Here are two conclusions I have come to, after what now amounts to a lifetime of personal involvement in local government: First, we can’t have any genuine self-government unless we are willing to get involved ourselves. There is no shortcut to democracy. If we want to make the world more responsive to our own priorities, we can’t do that by individualistic, private actions. We need to “get it together,” and to act in the public realm. If we are waiting for someone else to do what we want, just because it’s obvious what is “right,” we will be waiting a really long time.
 
Second, our government won’t be responsive to the public unless there is a spirited public conversation, with debate and disagreement, conflict and controversy. That kind of conversation and debate is healthy and good.

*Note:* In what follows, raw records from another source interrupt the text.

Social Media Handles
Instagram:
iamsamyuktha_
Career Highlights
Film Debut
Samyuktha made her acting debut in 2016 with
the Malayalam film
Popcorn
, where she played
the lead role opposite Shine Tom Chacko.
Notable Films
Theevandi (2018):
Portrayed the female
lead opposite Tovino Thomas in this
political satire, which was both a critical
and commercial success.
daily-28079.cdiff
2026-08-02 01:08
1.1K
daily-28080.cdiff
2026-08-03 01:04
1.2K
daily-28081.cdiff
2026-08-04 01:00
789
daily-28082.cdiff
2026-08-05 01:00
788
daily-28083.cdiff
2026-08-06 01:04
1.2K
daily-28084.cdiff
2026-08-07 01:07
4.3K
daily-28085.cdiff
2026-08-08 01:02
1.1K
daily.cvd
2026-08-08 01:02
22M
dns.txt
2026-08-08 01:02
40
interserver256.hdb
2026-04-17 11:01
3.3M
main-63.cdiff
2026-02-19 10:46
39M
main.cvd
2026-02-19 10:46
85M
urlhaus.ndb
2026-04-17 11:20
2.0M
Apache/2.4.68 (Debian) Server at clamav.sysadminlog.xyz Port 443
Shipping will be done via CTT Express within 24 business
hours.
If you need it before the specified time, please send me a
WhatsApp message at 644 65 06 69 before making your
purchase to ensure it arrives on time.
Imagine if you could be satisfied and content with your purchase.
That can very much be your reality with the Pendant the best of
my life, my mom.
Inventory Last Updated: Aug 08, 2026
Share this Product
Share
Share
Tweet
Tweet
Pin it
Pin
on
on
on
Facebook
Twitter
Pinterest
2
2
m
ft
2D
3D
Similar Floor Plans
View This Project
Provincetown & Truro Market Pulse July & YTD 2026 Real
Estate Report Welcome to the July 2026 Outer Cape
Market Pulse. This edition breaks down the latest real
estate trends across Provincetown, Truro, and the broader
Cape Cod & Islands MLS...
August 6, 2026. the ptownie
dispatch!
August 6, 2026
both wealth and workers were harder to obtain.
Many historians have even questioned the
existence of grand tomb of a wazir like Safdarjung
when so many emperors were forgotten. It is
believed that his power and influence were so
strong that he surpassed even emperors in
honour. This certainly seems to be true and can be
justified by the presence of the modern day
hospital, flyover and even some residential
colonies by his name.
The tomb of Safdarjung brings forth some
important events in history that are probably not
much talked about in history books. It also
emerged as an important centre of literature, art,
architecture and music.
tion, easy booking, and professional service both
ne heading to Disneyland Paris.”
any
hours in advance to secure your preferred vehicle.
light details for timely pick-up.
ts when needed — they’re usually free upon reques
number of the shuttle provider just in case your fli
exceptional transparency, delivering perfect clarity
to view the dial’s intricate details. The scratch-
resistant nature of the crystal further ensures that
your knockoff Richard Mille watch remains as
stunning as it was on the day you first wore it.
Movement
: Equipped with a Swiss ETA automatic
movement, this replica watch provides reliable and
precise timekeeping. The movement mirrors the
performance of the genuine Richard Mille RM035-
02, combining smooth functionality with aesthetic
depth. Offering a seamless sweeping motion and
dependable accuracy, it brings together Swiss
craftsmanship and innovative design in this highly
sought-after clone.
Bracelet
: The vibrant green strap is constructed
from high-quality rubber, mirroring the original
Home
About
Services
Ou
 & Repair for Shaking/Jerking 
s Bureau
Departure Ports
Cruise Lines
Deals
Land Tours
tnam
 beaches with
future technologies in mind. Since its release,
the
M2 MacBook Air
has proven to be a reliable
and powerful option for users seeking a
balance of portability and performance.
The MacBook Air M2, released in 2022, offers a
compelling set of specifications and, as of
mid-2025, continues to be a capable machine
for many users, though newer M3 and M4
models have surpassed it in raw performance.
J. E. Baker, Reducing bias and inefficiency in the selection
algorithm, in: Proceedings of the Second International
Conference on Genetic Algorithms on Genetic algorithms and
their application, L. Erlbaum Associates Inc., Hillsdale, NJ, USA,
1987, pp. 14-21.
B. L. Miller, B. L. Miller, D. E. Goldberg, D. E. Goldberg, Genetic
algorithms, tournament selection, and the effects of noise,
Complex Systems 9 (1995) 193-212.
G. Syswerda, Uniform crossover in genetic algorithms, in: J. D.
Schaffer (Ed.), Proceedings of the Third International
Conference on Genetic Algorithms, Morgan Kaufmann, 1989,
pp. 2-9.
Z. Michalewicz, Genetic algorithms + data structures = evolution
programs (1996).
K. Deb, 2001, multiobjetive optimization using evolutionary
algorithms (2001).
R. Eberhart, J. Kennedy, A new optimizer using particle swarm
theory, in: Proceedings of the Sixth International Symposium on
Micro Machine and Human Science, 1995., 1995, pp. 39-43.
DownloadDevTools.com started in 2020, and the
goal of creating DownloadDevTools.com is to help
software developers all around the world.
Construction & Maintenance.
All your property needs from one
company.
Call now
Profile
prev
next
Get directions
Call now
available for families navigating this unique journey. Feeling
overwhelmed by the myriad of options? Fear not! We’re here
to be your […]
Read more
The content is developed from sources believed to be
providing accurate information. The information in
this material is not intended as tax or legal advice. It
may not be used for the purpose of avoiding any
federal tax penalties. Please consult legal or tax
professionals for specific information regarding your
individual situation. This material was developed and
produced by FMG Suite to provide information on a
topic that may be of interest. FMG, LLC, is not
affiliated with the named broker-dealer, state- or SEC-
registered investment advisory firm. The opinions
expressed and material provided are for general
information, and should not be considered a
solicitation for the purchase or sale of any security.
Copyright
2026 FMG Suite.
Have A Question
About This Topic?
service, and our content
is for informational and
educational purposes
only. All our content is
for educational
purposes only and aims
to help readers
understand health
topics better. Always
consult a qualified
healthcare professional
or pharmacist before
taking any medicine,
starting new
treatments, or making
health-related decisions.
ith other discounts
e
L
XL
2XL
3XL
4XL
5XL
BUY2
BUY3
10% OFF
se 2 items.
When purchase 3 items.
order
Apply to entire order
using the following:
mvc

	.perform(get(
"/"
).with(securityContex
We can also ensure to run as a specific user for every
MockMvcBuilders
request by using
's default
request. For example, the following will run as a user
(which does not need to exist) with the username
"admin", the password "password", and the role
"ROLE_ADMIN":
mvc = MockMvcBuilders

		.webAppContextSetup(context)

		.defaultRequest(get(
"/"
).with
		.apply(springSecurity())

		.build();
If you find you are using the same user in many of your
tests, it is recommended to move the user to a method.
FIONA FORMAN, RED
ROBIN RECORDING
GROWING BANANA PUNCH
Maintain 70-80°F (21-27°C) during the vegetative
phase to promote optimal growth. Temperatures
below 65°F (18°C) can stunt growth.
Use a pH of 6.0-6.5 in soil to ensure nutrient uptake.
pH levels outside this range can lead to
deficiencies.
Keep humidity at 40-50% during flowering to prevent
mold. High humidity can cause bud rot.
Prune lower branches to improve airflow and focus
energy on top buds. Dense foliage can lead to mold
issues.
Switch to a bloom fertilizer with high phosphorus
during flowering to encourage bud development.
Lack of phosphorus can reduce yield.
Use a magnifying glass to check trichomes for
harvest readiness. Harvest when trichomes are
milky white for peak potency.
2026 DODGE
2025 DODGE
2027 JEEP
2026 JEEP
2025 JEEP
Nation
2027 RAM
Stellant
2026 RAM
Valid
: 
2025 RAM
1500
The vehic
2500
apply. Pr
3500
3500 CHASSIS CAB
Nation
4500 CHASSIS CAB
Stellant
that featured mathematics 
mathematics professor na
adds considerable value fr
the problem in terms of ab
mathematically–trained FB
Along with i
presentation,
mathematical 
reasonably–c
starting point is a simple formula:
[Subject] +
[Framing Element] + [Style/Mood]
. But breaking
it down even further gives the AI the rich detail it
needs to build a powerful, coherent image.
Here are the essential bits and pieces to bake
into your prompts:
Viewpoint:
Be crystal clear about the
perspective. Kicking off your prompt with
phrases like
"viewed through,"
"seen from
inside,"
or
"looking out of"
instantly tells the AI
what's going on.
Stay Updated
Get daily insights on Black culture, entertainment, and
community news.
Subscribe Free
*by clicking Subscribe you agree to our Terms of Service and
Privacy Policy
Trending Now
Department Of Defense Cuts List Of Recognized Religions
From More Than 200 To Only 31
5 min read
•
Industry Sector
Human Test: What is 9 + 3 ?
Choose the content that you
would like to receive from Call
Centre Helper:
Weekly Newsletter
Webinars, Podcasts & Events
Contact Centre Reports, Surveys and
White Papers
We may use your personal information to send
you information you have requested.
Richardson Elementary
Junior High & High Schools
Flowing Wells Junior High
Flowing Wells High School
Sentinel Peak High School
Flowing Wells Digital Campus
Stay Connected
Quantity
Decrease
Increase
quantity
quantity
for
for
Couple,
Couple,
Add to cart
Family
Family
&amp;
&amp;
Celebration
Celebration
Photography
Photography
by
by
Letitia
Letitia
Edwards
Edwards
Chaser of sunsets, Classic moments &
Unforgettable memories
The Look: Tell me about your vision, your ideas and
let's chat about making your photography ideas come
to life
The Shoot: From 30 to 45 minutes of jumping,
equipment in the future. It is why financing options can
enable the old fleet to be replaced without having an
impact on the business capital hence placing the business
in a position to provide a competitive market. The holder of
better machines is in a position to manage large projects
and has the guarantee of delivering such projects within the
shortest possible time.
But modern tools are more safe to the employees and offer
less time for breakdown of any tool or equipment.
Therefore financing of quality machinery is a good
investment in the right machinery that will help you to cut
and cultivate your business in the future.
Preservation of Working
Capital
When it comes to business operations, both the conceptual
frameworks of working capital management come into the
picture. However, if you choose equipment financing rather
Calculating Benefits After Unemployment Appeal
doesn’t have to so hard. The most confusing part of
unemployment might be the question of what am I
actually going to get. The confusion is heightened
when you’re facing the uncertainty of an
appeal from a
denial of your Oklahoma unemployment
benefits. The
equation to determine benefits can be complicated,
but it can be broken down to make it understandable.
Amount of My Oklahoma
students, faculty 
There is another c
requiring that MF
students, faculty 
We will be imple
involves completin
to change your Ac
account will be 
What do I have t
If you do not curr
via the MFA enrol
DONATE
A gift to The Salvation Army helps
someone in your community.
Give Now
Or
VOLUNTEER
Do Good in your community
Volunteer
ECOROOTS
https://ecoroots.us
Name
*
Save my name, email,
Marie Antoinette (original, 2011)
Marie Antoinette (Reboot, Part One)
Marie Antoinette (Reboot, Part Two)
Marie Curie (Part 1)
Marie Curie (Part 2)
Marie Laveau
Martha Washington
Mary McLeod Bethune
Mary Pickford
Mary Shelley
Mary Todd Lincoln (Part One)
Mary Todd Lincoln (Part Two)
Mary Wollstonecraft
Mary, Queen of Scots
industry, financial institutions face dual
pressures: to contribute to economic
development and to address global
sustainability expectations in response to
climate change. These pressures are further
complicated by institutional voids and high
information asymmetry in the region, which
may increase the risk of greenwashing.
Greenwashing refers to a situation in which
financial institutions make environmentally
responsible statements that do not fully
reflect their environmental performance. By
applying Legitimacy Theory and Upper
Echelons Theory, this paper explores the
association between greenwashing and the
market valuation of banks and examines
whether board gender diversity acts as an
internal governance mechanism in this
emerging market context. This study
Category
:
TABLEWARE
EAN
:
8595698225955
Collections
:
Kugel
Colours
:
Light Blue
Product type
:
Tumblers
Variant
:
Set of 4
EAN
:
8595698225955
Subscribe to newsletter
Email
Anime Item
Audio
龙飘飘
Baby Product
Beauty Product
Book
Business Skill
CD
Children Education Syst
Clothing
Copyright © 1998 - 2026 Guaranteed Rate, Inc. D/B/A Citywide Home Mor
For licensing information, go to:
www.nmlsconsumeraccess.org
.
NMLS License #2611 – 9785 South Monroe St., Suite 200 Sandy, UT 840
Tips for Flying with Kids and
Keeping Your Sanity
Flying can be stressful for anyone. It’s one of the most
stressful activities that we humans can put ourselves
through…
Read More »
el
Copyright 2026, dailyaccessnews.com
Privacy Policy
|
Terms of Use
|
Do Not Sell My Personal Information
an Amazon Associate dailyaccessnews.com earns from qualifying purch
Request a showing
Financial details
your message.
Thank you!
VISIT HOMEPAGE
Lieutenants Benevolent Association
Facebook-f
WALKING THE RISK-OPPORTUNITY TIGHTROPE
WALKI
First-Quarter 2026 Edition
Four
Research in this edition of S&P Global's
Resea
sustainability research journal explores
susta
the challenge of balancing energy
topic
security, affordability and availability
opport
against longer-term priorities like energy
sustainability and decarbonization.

Suppressing disagreements and debate is always a step away from the kind of involved participation in government that we need to foster, not reject.
 
A vigorous and informed press is practically the most important thing going, if we care about the future of our national, state, and above all local government institutions, and about what we can do together if we get involved ourselves!



2 comments:

  1. Democracy starts between the ears. If we wait to practice democracy at the ballot box, it's too late.

    ReplyDelete
  2. As I like to say: Electing the people who hire the people who run our lives for us is not really "democracy."